▼▼▼
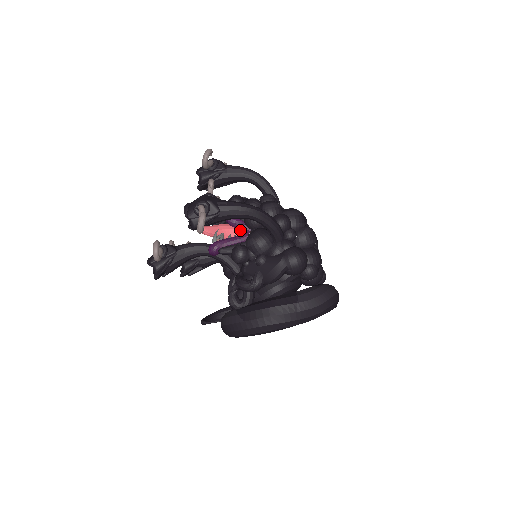
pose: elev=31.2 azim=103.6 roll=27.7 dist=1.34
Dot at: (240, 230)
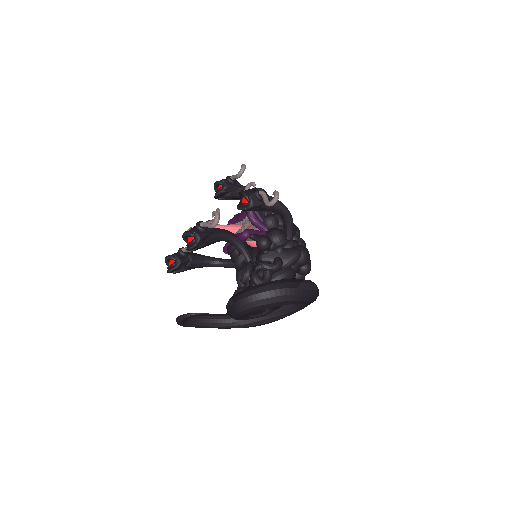
Dot at: occluded
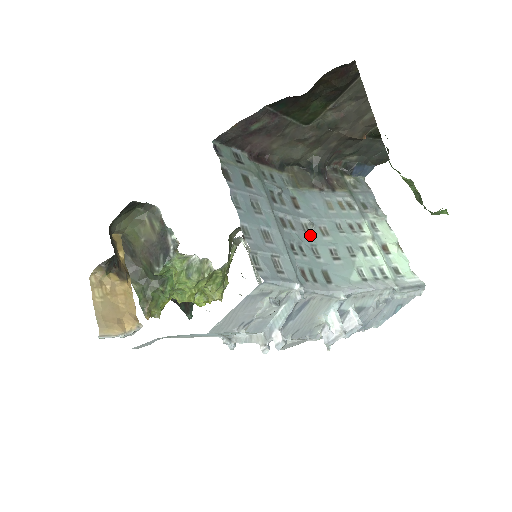
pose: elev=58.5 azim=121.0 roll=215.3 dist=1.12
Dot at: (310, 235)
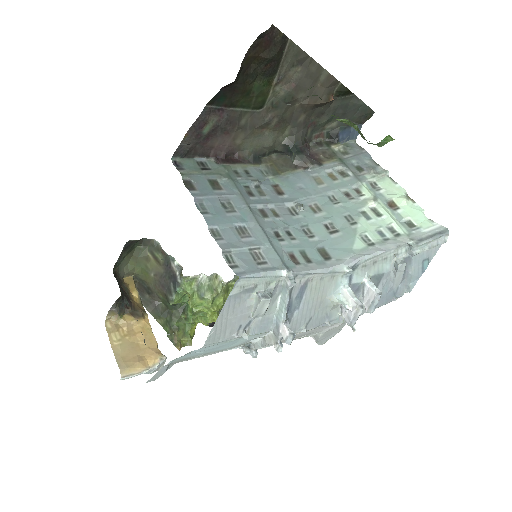
Dot at: (299, 217)
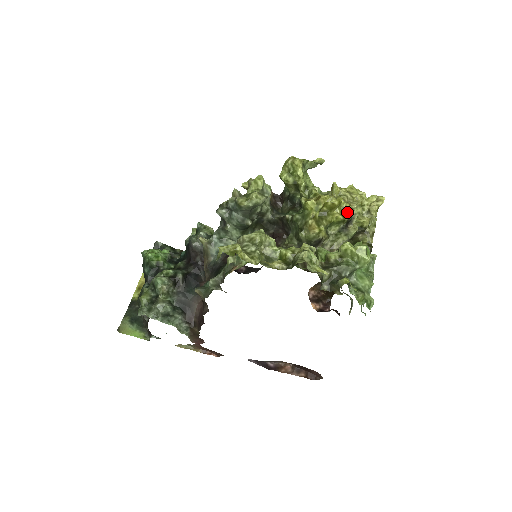
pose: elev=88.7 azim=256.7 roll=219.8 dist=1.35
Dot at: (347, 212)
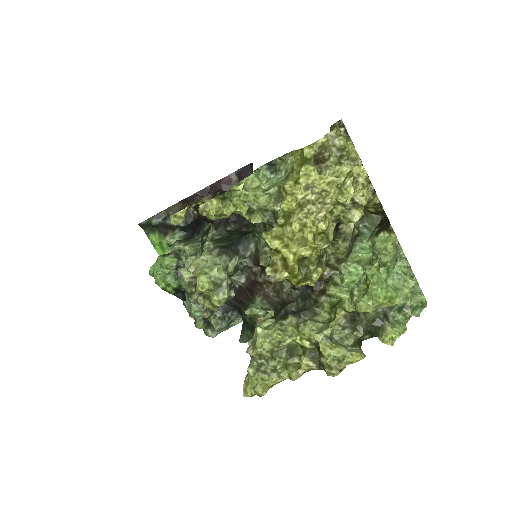
Dot at: (327, 226)
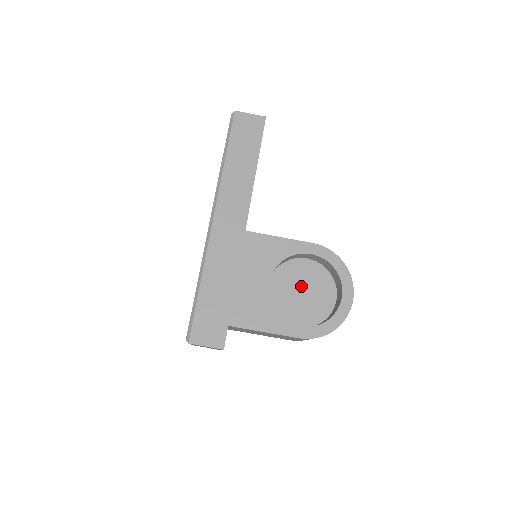
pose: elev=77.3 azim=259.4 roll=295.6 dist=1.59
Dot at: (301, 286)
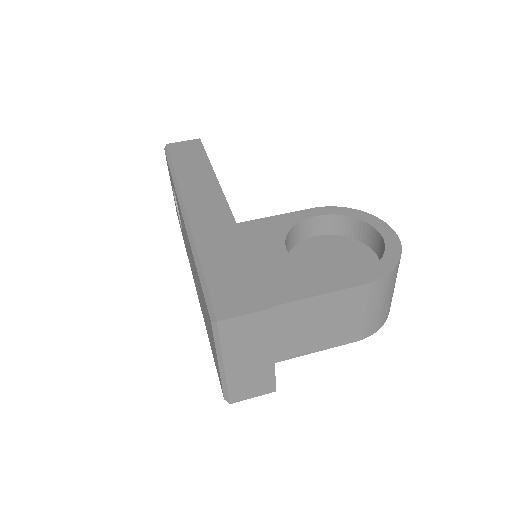
Dot at: (327, 259)
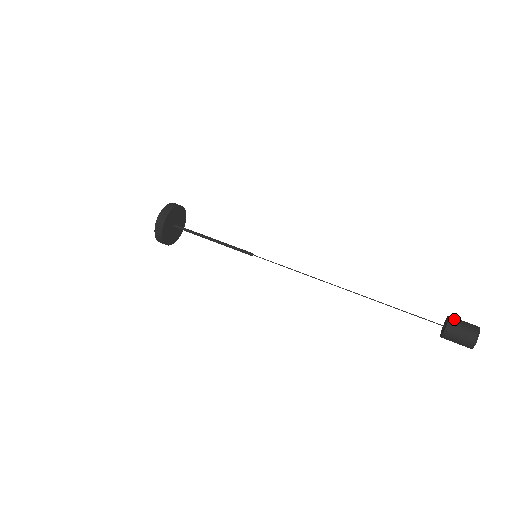
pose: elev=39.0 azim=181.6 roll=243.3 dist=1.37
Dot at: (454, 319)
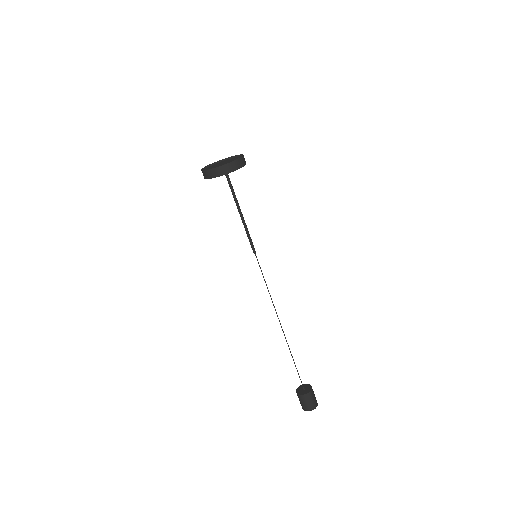
Dot at: (313, 391)
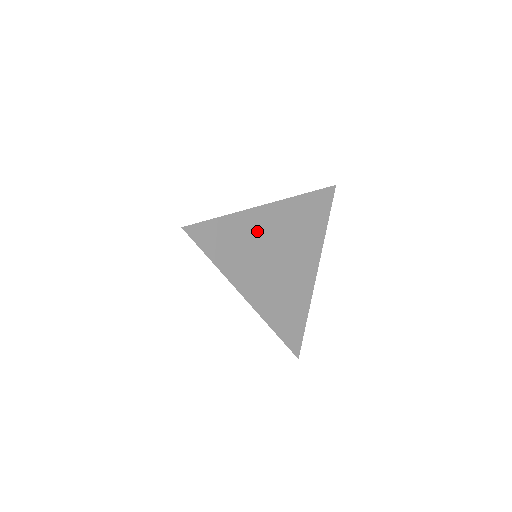
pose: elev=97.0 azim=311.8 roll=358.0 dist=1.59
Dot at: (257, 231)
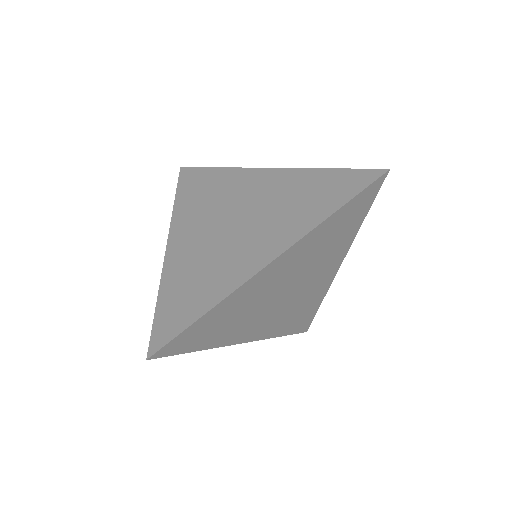
Dot at: (255, 293)
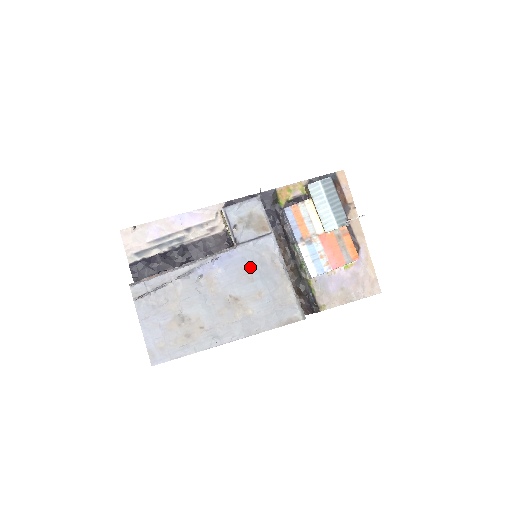
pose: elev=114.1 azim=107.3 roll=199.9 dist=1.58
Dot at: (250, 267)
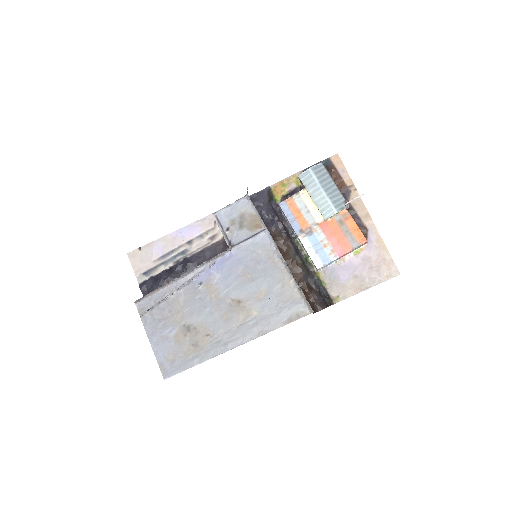
Dot at: (248, 267)
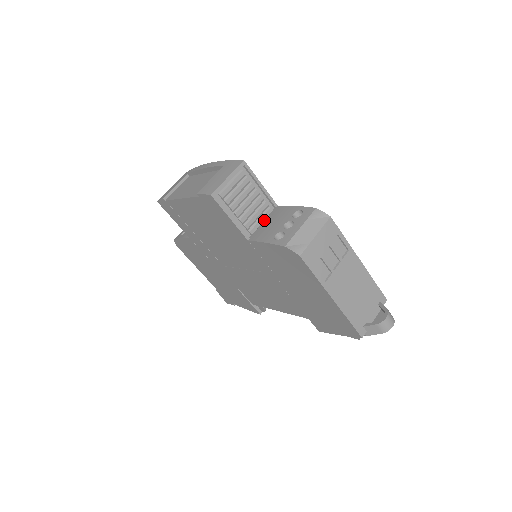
▲▲▲
:: WHAT TO WORK ON ::
Update the stretch from the line containing "pose: elev=58.5 azim=121.0" through the end of the items, replacing every "dist" with "distance" and changing nothing else. Leave the pictures out of your answer.

:: WRITTEN RESPONSE ::
pose: elev=58.5 azim=121.0 roll=215.3 distance=1.12
Dot at: (310, 235)
Dot at: (299, 217)
pose: elev=88.7 azim=256.7 roll=219.8 distance=1.35
Dot at: (347, 212)
Dot at: (327, 226)
pose: elev=77.3 azim=259.4 roll=295.6 distance=1.59
Dot at: (301, 286)
Dot at: (327, 259)
pose: elev=39.0 azim=181.6 roll=243.3 distance=1.37
Dot at: (454, 319)
Dot at: (313, 391)
pose: elev=97.0 azim=311.8 roll=358.0 distance=1.59
Dot at: (257, 231)
Dot at: (255, 293)
pose: elev=114.1 azim=107.3 roll=199.9 distance=1.58
Dot at: (250, 267)
Dot at: (248, 267)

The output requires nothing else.